Renzi wants to take over the government himself. According to reports fromL’Unità, he already has a complete list of the government team in his pocket. He intends to continue the current coalition with the right-wing parties Scelta Civica and Nuovo Centro Destra. The leader of the latter, former deputy prime minister Angelino Alfano, has not yet signalled his support.

Matteo Renzi has announced immediate constitutional changes, including a new electoral law and the abolition of the Senate (upper house of parliament). He had already claimed that the abolition of the bicameral system and the provincial administrations could bring €1.5 billion in savings in state business expenses.

Before his coup, Renzi was assured of the support of Italian big business. On Wednesday, he was to meet for a lengthy discussion with Giorgio Squinzi, president of Confindustria, the Italian employers’ federation, who has publicly praised Renzi’s plans for labour market reform.

Where previous governments put the emphasis on austerity measures to reduce the high national debt, driving the economy deeper and deeper into recession, Renzi wants to pay attention to the labour laws and social provisions, which have so far offered Italian workers little protection. His role models in this regard are Tony Blair, Britain’s Labour prime minister (1997-2007), and Gerhard Schröder, German social democratic chancellor (1998-2005), who eliminated decades-old labour rights and thus created a large low-wage sector.

Renzi’s proposal for a new labour law, his so-called Jobs Act, will provide relief for employers in every way and make the labour market more “flexible” by means of a unified labour contract. White- and blue-collar workers would only receive full remuneration, employment rights and protection against dismissal after three years’ probation. These measures will lead to contract and agency working spreading even faster than before in Italy, and the salaries and wages of Italian workers falling dramatically.

The Cassa Integrazione, the government-sponsored scheme that provides paltry payments for laid-off workers, is to be abolished and replaced by a uniform unemployment benefit. Workers in companies like Fiat can then be more easily dismissed and forced by low unemployment benefits to accept a lower-paid job. Despite a massive government deficit, Renzi wants to cut corporate taxes by another 10 percent.

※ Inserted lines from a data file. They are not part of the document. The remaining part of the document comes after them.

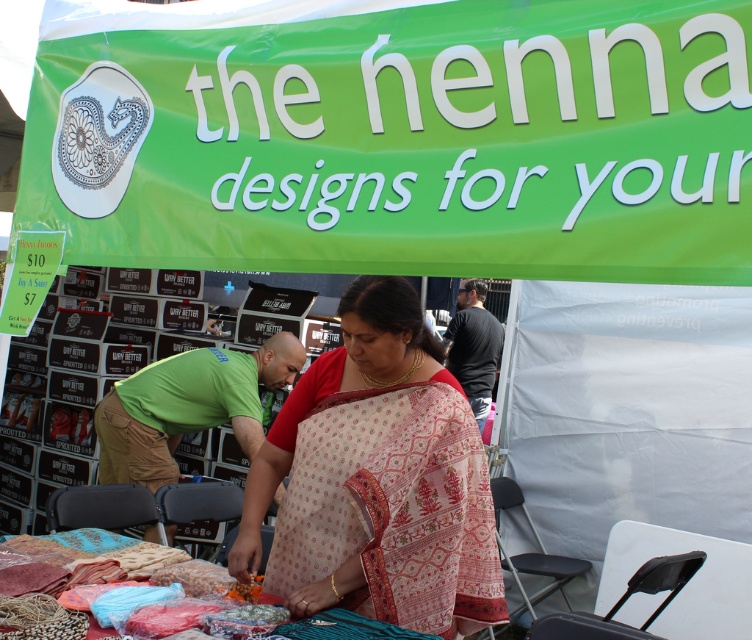
Question: Which object is farther from the camera taking this photo?

Choices:
 (A) textured fabric at center
 (B) patterned silk saree at center

Answer: (B)

Question: From the image, what is the correct spatial relationship of patterned silk saree at center in relation to textured fabric at center?

Choices:
 (A) left
 (B) right

Answer: (B)

Question: Is patterned silk saree at center behind textured fabric at center?

Choices:
 (A) yes
 (B) no

Answer: (A)

Question: Can you confirm if patterned silk saree at center is thinner than textured fabric at center?

Choices:
 (A) yes
 (B) no

Answer: (A)

Question: Which point appears closest to the camera in this image?

Choices:
 (A) (335, 616)
 (B) (331, 448)

Answer: (A)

If Renzi’s coup succeeds, he will be the fourth prime minister in four years. Enrico Letta was in office just 10 months. He is now being depicted by the Swiss business newspaper NZZ as the “steward of standstill”, a “stopgap” and the “last resort”.

Silvio Berlusconi’s Forza Italia party, which is not in the government, has called for an open debate in parliament regarding the change of administration. Berlusconi, however, had already held several hours of conversation with Renzi at PD headquarters in January. Previously, he had proposed an “extra-grand” coalition, in which Beppe Grillo of the Five-Star Movement would sit in addition to himself and Renzi.

Renzi was encouraged by the attitude of leading trade unionists to undertake his internal coup. CGIL chief Susanna Camusso had welcomed his approach as “correct” because young workers would thereby supposedly find it easier to find work. Even so-called lefts, like Maurizio Landini of the metalworkers’ union FIOM and Nichi Vendola of the SEL (Sinistra Ecologia Libertà), have showered Renzi with praise.

The latest change of government shows once again that the PD, which originated in the Italian Communist Party, is today a direct executive organ of the Italian and European bourgeoisie and banking world. The smaller Christian Democratic wing, which includes both Matteo Renzi and Enrico Letta, has taken control and is supported by old functionaries of the Communist Party, such as Massimo D’Alema, Pierluigi Bersani and Guglielmo Epifani.

The background to this development is Italy’s economic crisis. The national debt has risen in the last decade by more than €500 billion and exceeded €2 trillion a year ago. As a result of several drastic austerity programmes implemented by the governments of Berlusconi, Monti and Letta, Gross Domestic Product has decreased continuously. A symbol of this economic decline could be seen a few days ago with the departure of the Fiat headquarters from Italy.